France bans Hizbollah channel over race hate
France has ordered a satellite television station run by the extremist Hizbollah movement in Lebanon to be banned from the French airwaves by tomorrow for promoting the hatred of Jews.
France has ordered a satellite television station run by the extremist Hizbollah movement in Lebanon to be banned from the French airwaves by tomorrow for promoting the hatred of Jews.
Al-Manar television has outraged Jewish groups and infuriated polititions of all stripes in France by broadcasting a series of programmes which promote Arab conspiracy theories about Jews and glorify violence against the Israeli state.
The French broadcasting watchdog, the CSA, agreed to give the Beirut station official recognition last month if it agreed to abide by the country's broadcasting code of conduct, which bans incitement to racial or religious hatred or violence.
Within two weeks, however, the CSA had asked France's supreme administrative court, the Conseil d'Etat, to ban al-Manar.
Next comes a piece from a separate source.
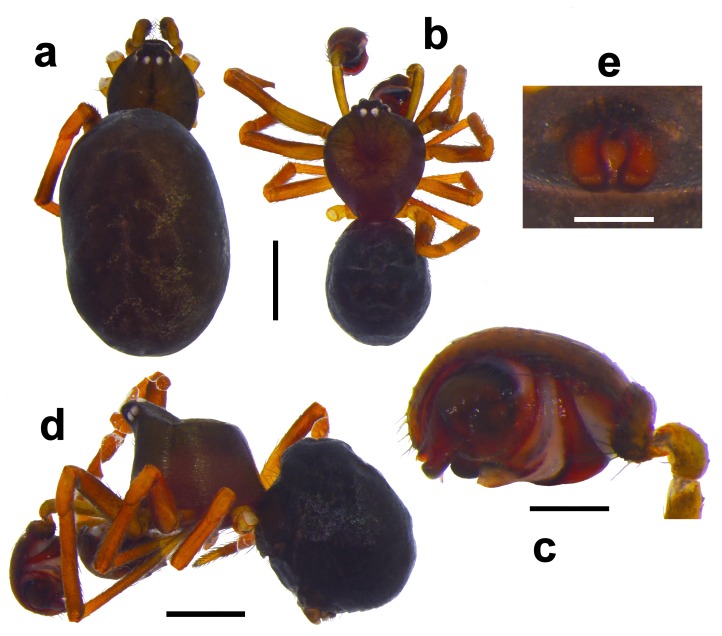
Dipoena
torva (Thorell, 1875). a: female, dorsal habitus, scale = 0.8 mm; b: male, dorsal habitus, scale = 0.8 mm; c: male, lateral habitus, scale = 0.6 mm; d: female epigynum, ventral, scale = 0.2 mm; e: left male palp, retrolateral, scale = 0.2 mm.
The station had, among other things, broadcast a programme that claimed Jews were exporting Aids and other diseases to the Arab world.
On Monday the Conseil d'Etat ordered a French satellite television operator, Eutelsat, to remove al-Manar in two days or face fines of €5,000 (£3,500) a day.
Officials at the station yesterday rejected the accusations that their programmes promoted racial hatred. They blamed the French ban on "Zionist propaganda".